US 12,287,761 B2
Systems and methods for machine learning-based classification of digital computer files using file metadata
Steve Woodward, Canton, MI (US); Alexis Johnson, Canton, MI (US); Stefan Larson, Dexter, MI (US); and Shaun Becker, Canton, MI (US)
Assigned to DryvIQ, Inc., Ann Arbor, MI (US)
Filed by DryvIQ, Inc., Ann Arbor, MI (US)
Filed on Feb. 6, 2023, as Appl. No. 18/106,270.
Claims priority of provisional application 63/328,711, filed on Apr. 7, 2022.
Claims priority of provisional application 63/307,978, filed on Feb. 8, 2022.
Prior Publication US 2023/0251999 A1, Aug. 10, 2023
Int. Cl. G06F 16/16 (2019.01); G06F 16/11 (2019.01)

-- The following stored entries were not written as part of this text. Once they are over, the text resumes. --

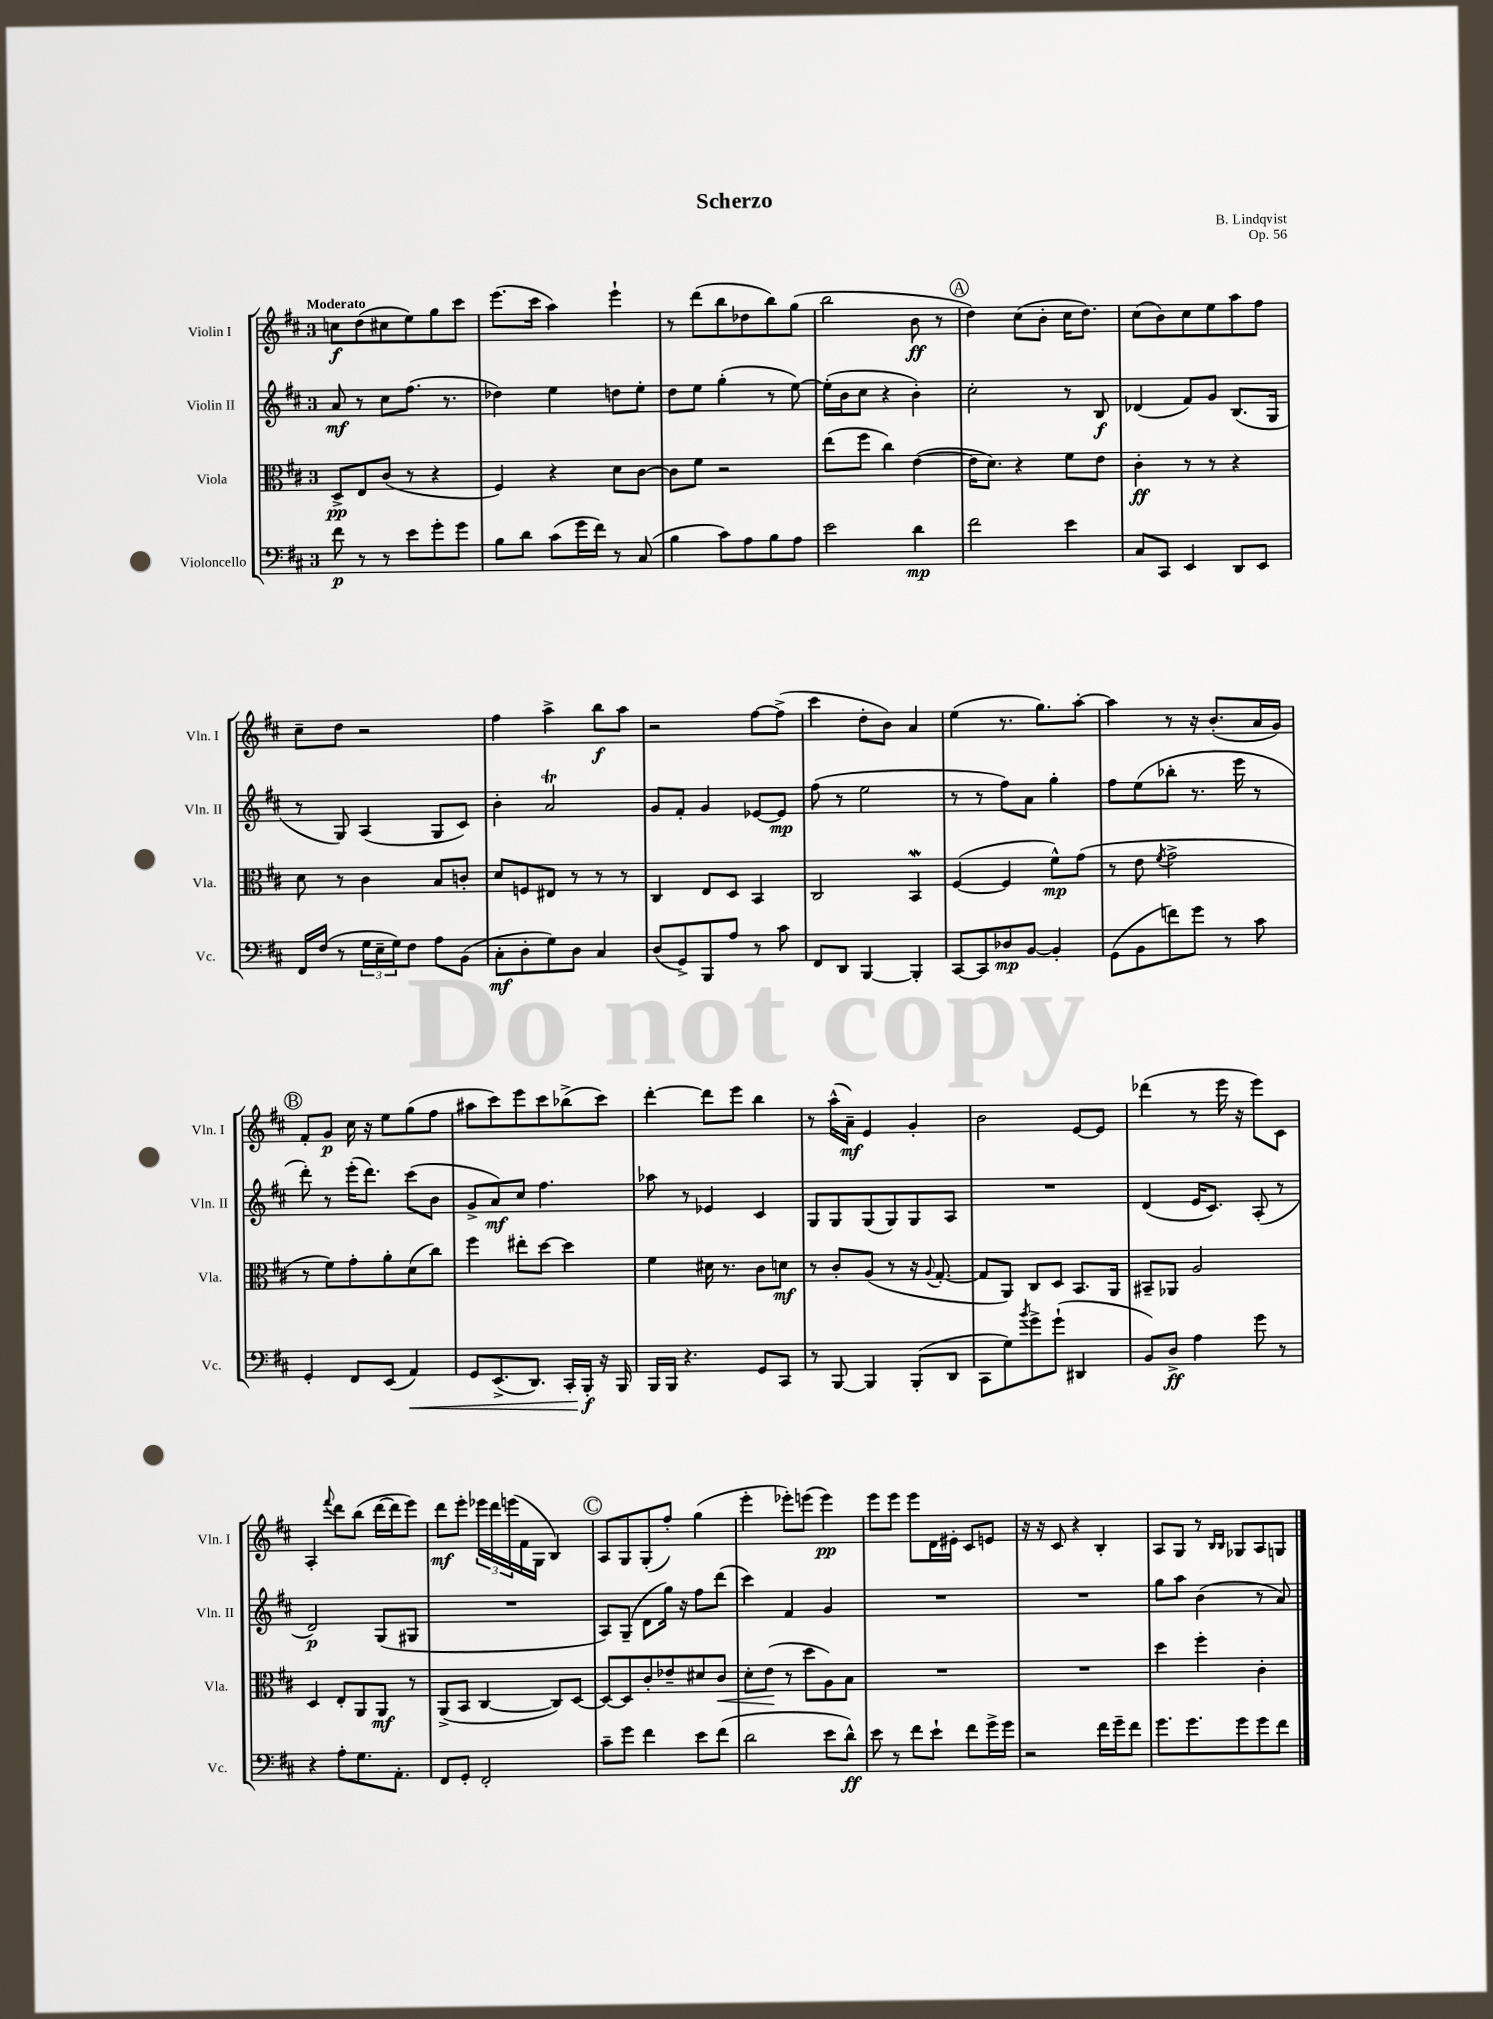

**kern	**kern	**kern	**kern
*staff4	*staff3	*staff2	*staff1
*clefF4	*clefC3	*clefG2	*clefG2
*k[f#c#]	*k[f#c#]	*k[f#c#]	*k[f#c#]
*M3/4	*M3/4	*M3/4	*M3/4
8f#	8D^	8a	8cc
8r	8E	8r	(8dd
8r	(8c#	8cc#	8cc#
8e	8r	(8.ff#	8ee)
8g'	4r	.	8gg
.	.	8.r	.
8g	.	.	8ccc#
=	=	=	=
8B	4F#)	4dd-)	(8.eee
8d	.	.	.
.	.	.	16ccc#
(8c#	4r	4ee	4aa)
16g	.	.	.
16f#)	.	.	.
8r	8d	8dd	4eee`
(8C#	[8c#	8ee'	.
=	=	=	=
4B	8c#]	8dd	8r
.	8f#	8ee	(8ddd
8c#)	2r	(4gg'	8bb
8A	.	.	8dd-
8B	.	8r	8bb)
8A	.	[8ee)	(8gg
=	=	=	=
2e	(8ee	(16ee']	2bb
.	.	16b	.
.	8ff#	8cc#	.
.	4cc#)	4r	.
4d	([4e	4b')	8b
.	.	.	8r
=	=	=	=
2f#	16e]	2cc#'	4dd)
.	8.d)	.	.
.	4r	.	(8cc#
.	.	.	8b'
4e	8f#	8r	16cc#
.	.	.	8.dd)
.	8e	8B	.
=	=	=	=
8C#	4c#'	(4d-	(8cc#
8CC#	.	.	8b)
4EE	8r	8f#)	8cc#
.	8r	8g	8ee
8DD	4r	(8.B	8aa
8EE	.	.	8ff#
.	.	16G	.
=	=	=	=
16FF#	8d	8r	8cc#~
(16F#	.	.	.
8r	8r	8G)	8dd
24G	4c#	(4A	2r
24E~	.	.	.
24G)	.	.	.
8F#	.	.	.
8A	8B	8G	.
(8BB	8c'	8c#)	.
=	=	=	=
8C#'	8d	4b'	4ff#
8D'	8F	.	.
8G)	8E#	2a	4aa^
8D	8r	.	.
4C#	8r	.	8bb
.	8r	.	8aa
=	=	=	=
(8D	4C#	8g	2r
8GG^)	.	8f#'	.
8BBB	8E	4g	.
8A	8D	.	.
8r	4BB	[8e-	[8ff#
8c#	.	8e-]	(8ff#^]
=	=	=	=
8FF#	2C#	(8ff#	4ccc#
8DD	.	8r	.
[4BBB	.	2ee	8dd'
.	.	.	8b)
4BBB']	4BB	.	4a
=	=	=	=
[8CC#	([4F#	8r	(4ee
8CC#]	.	8r	.
8D-	4F#]	8ff#)	8.r
[8BB	.	8a	.
.	.	.	8.gg)
4BB']	8f#^^)	4gg'	.
.	(8g	.	[8aa'
=	=	=	=
(8GG	8r	8ff#	4aa]
8BB	8e	(8ee	.
.	8qf#	.	.
8f)	2g^	8bb-'	8r
8g	.	8.r	16r
.	.	.	(8.b'
8r	.	.	.
.	.	16eee	.
8c#	.	8r	16a
.	.	.	16g)
=	=	=	=
4GG'	8r	8ddd')	8f#'
.	8f#)	8r	8g
8FF#	8g'	(16eee'	16cc#
.	.	8.ddd)	16r
(8EE	8a'	.	8ee
4AA)	(8d	(8ccc#	(8gg
.	8cc#)	8b	8ff#
=	=	=	=
8GG	4ff#	8g^	8aa#
(8.EE^	.	8a)	8ccc#)
.	8ee#'	8cc#	8eee
8.DD)	.	.	.
.	[8dd	4.ff#	8ccc#
16CC#'	4dd]	.	(8bb-^
16BBB'	.	.	.
16r	.	.	8ccc#)
16BBB	.	.	.
=	=	=	=
16BBB	4f#	8aa-	[4ddd'
16BBB	.	.	.
4.r	.	8r	.
.	16d#	4e-	8ddd]
.	8.r	.	.
.	.	.	8eee
8GG	8c#	4c#	4bb
8CC#	8d	.	.
=	=	=	=
8r	8r	8G	8r
[8BBB	8c#'	8G	(16aa^^
.	.	.	16a~)
4BBB]	(8A	(8G	4e
.	8r	8G)	.
(8BBB'	16r	8G	4g'
.	8qqA	.	.
.	[8.G'	.	.
8DD	.	8A	.
=	=	=	=
8CC#	8G]	2.r	2b
8G)	8AA)	.	.
8qb	.	.	.
8g^	8C#	.	.
(8g`	8D	.	.
4DD#	8.BB	.	[8e
.	.	.	8e]
.	16AA	.	.
=	=	=	=
8BB)	8BB#~	(4d	(4ddd-
8D^	8AA-	.	.
4A	2A	16e	8r
.	.	8.c#)	.
.	.	.	16eee
.	.	.	16r
8g	.	(8A'	8eee)
8r	.	8r	8c#
=	=	=	=
4r	4D	2d)	4A'
.	.	.	8qqfff#
8A'	8E'	.	8ddd
8.G	8AA	.	(8bb
.	8AA	(8G	[16ddd
8.AA'	.	.	16ddd]
.	8r	8G#	8eee)
=	=	=	=
8FF#	(8AA^	2.r	8ddd
8GG'	8BB	.	8eee'
2FF#'	[4C#	.	24eee-
.	.	.	24ddd
.	.	.	(24eee
.	.	.	16f#
.	.	.	16G
.	8C#])	.	4B)
.	[8D	.	.
=	=	=	=
8c#~	8D_	8A)	8A
8g	8D]	(8G~	8G
4f#	8c#'	8d	(8G'
.	8e-~	16gg)	8ff#')
.	.	16r	.
8e	8d#	8ff#	(4gg
(8f#	8c#	(8ddd	.
=	=	=	=
2d	8d'	4ccc#)	4eee'
.	(8e	.	.
.	8r	4f#	8eee-')
.	8dd	.	(8eee
8e	8A)	4g	4eee)
8d^^)	8B	.	.
=	=	=	=
8e	2.r	2.r	8eee
8r	.	.	8eee
8f#	.	.	8eee
8e`	.	.	16d
.	.	.	16e#'
8f#	.	.	8c#
16g^	.	.	8e
16g	.	.	.
=	=	=	=
2r	2.r	2.r	16r
.	.	.	16r
.	.	.	8c#
.	.	.	4r
16f#	.	.	4B'
16g~	.	.	.
8f#	.	.	.
=	=	=	=
8.g	4dd	8gg	8A
.	.	8aa	8G
8.g	.	.	.
.	4ff#'	(4b	8r
.	.	.	16qqB
.	.	.	16qqB
8g	.	.	8G-
8g	4c#'	8r	8A
8f#	.	8a)	8G
==	==	==	==
*-	*-	*-	*-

CPC G06F 16/164 (2019.01) [G06F 16/119 (2019.01)] 10 Claims
OG exemplary drawing
 
1. A machine learning-based method for accelerated content classification and routing of digital files in a data handling and data governance service, the method comprising:
identifying a digital computer file associated with a subscriber to the data handling and data governance service;
sequentially routing the digital computer file to one or more machine learning-based content classification models of a plurality of distinct machine learning-based content classification models based on a service-defined model instantiation and execution sequence, wherein:
(i) the service-defined model instantiation and execution sequence defines a model instantiation and execution order for the plurality of distinct machine learning-based content classification models that enables a fast content classification of the digital computer file while minimizing a computation time or runtime of the one or more machine learning-based content classification models; and
(ii) the one or more machine learning-based content classification models include a machine learning-based filename classification model;
computing, via the machine learning-based filename classification model, a content classification inference based on extracted filename feature data of the digital computer file; and
executing one or more computer-executable instructions based on the content classification inference, wherein executing the one or more computer-executable instructions includes one of:
(a) a routing of the digital computer file to a subsequent machine learning-based content classification model based on the service-defined model instantiation and execution sequence when a content confidence value associated with the content classification inference fails to satisfy a minimum content classification threshold; and
(b) a migration of the digital computer file to a target data storage repository when the content confidence value satisfies the minimum content classification threshold.